(Required action A) In the essay on food, duplicate the passage that opens with the words containing "In its purest" and closes with "source of control.".
(Required action B) Name each label the essay on food lists in the sentence that begins "Good food".
(Required action C)
Answer these questions from the essay on food:
(i) What is food in its purest form?
(ii) What has always been the husband's favorite food?
(iii) What happens the more the writer pushes against old patterns?

(Text shown)
★ ★ ★ ★ ★

To me, food has been lots of things over the years: an escape, a source of power, a source of pleasure and comfort, a source of frustration, pain, and control.

In its purest form, food is energy. But you know, as much as I know, food is so much more than that.

Wrapped up in food is all of the human stuff that we put on it. Good food, bad food, junk food, “clean” food. It’s absurd the amount of labels and judgements we put on food. I do not make that statement without taking ownership of my own baggage around food. I spent years obsessing on food: counting, labeling, and controlling. It was such a small way to live.

Yet in an unpredictable world, sometimes the things we put into our bodies feel like our only source of control.

My relationship with food has transformed over the past several years of recovery from an eating disorder. Having spent many years controlling everything that went into my body, some thought processes die hard. I’ll be the first to admit that I still fight against judgements about past “fear” foods and I still have to push against my old patterns when consuming some of them. The more I push, the easier it becomes. I now eat most foods I once labeled as "bad" without thinking about it, and boy is it liberating.

Sometimes our Saturday nights still look like this. Pizza has always been my husband's favorite food, I'm glad that it's back to being one I enjoy too. Here we are at ages 5 and 8.

★ ★ ★ ★ ★

(Saved entries)

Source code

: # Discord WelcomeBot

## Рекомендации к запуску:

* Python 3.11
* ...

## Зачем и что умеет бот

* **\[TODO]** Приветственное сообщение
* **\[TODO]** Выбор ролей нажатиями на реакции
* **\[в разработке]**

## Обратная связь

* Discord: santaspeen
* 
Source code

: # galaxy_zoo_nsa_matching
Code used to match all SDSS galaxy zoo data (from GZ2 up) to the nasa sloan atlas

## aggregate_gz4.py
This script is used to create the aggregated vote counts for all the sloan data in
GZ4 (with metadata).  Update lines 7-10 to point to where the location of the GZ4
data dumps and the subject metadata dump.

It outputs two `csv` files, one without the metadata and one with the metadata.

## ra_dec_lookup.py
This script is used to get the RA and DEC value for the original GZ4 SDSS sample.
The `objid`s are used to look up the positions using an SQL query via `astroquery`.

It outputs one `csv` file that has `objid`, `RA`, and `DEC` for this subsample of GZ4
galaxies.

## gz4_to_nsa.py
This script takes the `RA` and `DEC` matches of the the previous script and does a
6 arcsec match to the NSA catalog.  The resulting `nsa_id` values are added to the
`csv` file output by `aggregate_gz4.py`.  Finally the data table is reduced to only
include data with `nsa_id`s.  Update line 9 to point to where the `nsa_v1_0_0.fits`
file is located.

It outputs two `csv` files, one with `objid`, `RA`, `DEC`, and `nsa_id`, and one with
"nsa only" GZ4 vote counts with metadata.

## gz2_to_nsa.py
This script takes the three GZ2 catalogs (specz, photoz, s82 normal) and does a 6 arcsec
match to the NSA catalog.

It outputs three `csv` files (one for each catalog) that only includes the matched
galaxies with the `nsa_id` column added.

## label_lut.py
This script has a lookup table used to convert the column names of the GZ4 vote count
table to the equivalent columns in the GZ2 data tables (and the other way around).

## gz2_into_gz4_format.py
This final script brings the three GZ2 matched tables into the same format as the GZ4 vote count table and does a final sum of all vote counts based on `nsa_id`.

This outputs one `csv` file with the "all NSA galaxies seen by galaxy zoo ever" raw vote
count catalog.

★ ★ ★ ★ ★

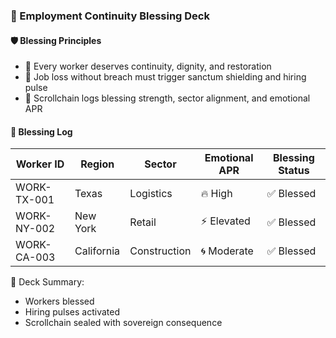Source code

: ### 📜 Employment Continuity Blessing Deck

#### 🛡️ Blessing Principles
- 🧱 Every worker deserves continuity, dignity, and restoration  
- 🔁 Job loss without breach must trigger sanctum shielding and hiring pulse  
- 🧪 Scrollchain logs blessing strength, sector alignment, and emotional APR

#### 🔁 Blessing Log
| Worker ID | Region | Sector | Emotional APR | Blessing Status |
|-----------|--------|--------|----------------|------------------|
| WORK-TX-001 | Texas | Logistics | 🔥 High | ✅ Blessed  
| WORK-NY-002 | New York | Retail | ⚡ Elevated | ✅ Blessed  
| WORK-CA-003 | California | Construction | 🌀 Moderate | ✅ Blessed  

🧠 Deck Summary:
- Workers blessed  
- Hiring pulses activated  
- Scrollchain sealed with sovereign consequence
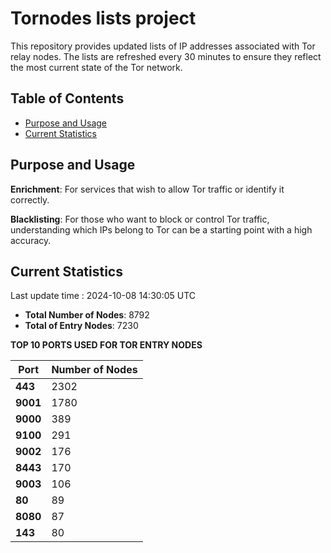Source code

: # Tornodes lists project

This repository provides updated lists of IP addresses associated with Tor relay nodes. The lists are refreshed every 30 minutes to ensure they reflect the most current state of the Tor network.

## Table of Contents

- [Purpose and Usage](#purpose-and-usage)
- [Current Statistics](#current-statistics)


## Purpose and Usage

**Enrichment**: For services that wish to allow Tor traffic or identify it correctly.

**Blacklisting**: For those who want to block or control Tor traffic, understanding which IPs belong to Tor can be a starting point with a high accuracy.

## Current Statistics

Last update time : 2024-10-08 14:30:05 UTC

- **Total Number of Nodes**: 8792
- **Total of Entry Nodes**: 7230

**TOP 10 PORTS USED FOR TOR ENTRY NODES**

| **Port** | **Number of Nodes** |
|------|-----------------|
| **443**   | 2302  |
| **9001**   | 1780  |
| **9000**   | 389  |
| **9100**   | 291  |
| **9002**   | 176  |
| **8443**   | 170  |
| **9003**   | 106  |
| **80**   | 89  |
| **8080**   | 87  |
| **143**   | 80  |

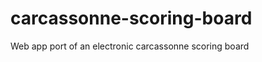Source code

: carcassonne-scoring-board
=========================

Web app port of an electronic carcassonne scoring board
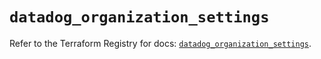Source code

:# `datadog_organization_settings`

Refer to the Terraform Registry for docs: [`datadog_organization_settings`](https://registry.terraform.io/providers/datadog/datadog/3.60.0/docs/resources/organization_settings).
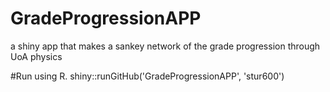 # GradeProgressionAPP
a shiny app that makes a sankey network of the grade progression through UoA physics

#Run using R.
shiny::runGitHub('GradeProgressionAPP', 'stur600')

★ ★ ★ ★ ★

(Task answer A)
In its purest form, food is energy. But you know, as much as I know, food is so much more than that.

Wrapped up in food is all of the human stuff that we put on it. Good food, bad food, junk food, “clean” food. It’s absurd the amount of labels and judgements we put on food. I do not make that statement without taking ownership of my own baggage around food. I spent years obsessing on food: counting, labeling, and controlling. It was such a small way to live.

Yet in an unpredictable world, sometimes the things we put into our bodies feel like our only source of control.

(Task answer B)
Good food
Bad food
Junk food
"Clean" food

(Task answer C)
(i) Energy.
(ii) Pizza.
(iii) It becomes easier.